İdlib’de Heyet Tahrir Şam (HTŞ) grubu üzerinden devreye sokulan provokasyon tutmadı. ABD'nin Münbiç'ten çekilme kararı ve DEAŞ’la mücadelede Türkiye’yi öne çıkaran Başkan Donald Trump’ın açıklamaları sonrası İdlib’de HTŞ provokasyonu devreye sokuldu.

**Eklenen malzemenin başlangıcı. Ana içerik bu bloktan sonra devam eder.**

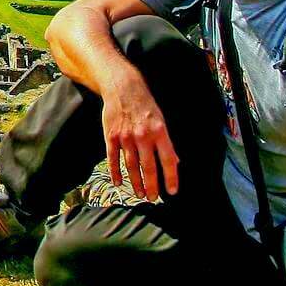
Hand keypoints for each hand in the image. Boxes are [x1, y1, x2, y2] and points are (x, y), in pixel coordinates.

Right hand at [101, 73, 177, 200]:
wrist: (122, 87)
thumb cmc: (145, 104)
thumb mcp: (161, 120)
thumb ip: (167, 142)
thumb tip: (175, 162)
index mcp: (159, 132)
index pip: (168, 160)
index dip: (171, 177)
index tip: (172, 191)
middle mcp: (143, 136)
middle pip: (148, 167)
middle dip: (152, 186)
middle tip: (153, 198)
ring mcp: (125, 137)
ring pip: (131, 166)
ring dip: (135, 182)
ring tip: (140, 194)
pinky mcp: (111, 136)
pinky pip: (113, 158)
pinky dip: (115, 172)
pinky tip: (118, 182)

Birleşik Arap Emirlikleri (BAE) ve Suudi Arabistan tarafından fonlanan HTŞ içindeki Mısırlı Şer’i sorumlularından Abu Yekzan Al Mısri fetva vererek Özgür Suriye Ordusu'nu (ÖSO) mürted ilan etti.
“ÖSO’ya saldırmak ve elindeki toprakları almak caizdir” fetvası üzerine HTŞ askeri kanadı saldırı başlattı. Ürdünlü HTŞ askeri sorumlusu Abu Hüseyin Ürdüni’nin talimatıyla harekete geçen HTŞ unsurları, ÖSO’ya saldırdı. ABD, İsrail ve Körfez ülkelerinin İdlib üzerinden kurdukları büyük plan; İdlib’i karıştırarak huzurlu ortamı bozmak, Soçi mutabakatını sekteye uğratmak, Türkiye’nin yönünü Fırat’ın doğusundan Fırat’ın batısına, dolayısıyla Münbiç’ten İdlib’e çekmeyi amaçlıyordu.
HTŞ, Zengi grubunu ve ÖSO’yu hedef alan saldırılar düzenledi. Çatışmalar sonucu her iki taraftan da 100’e yakın kayıp olduğu bildirildi. Çatışmalar devam ederken Esed rejimi de fırsattan istifade bölgeye ağır silah yığdı. Soçi mutabakatıyla ateşkesin korunduğu bölgede Rusya ve Türkiye’nin girişimleriyle bölgede çatışmalar, alevlenmesine fırsat verilmeden dindirildi. İdlib’deki TSK gözlem noktalarına yönelik artan potansiyel tehdit üzerine, Türkiye bölgeye askeri güç ve ağır silah takviyesi yaptı. Rusya’nın devreye girmesiyle rejimi kışkırtma hedefine ulaşamayan ve çatışmaları büyütemeyen HTŞ’li gruplar, Türk askeriyle karşı karşıya kalmaya cesaret edemeyince çatışmalar durduruldu. HTŞ’li gruplar, ele geçirdikleri ağır silahları da muhaliflere iade etti. Böylelikle İdlib’de Suud-BAE ekseninde ortaya konulan provokasyon planı tutmadı.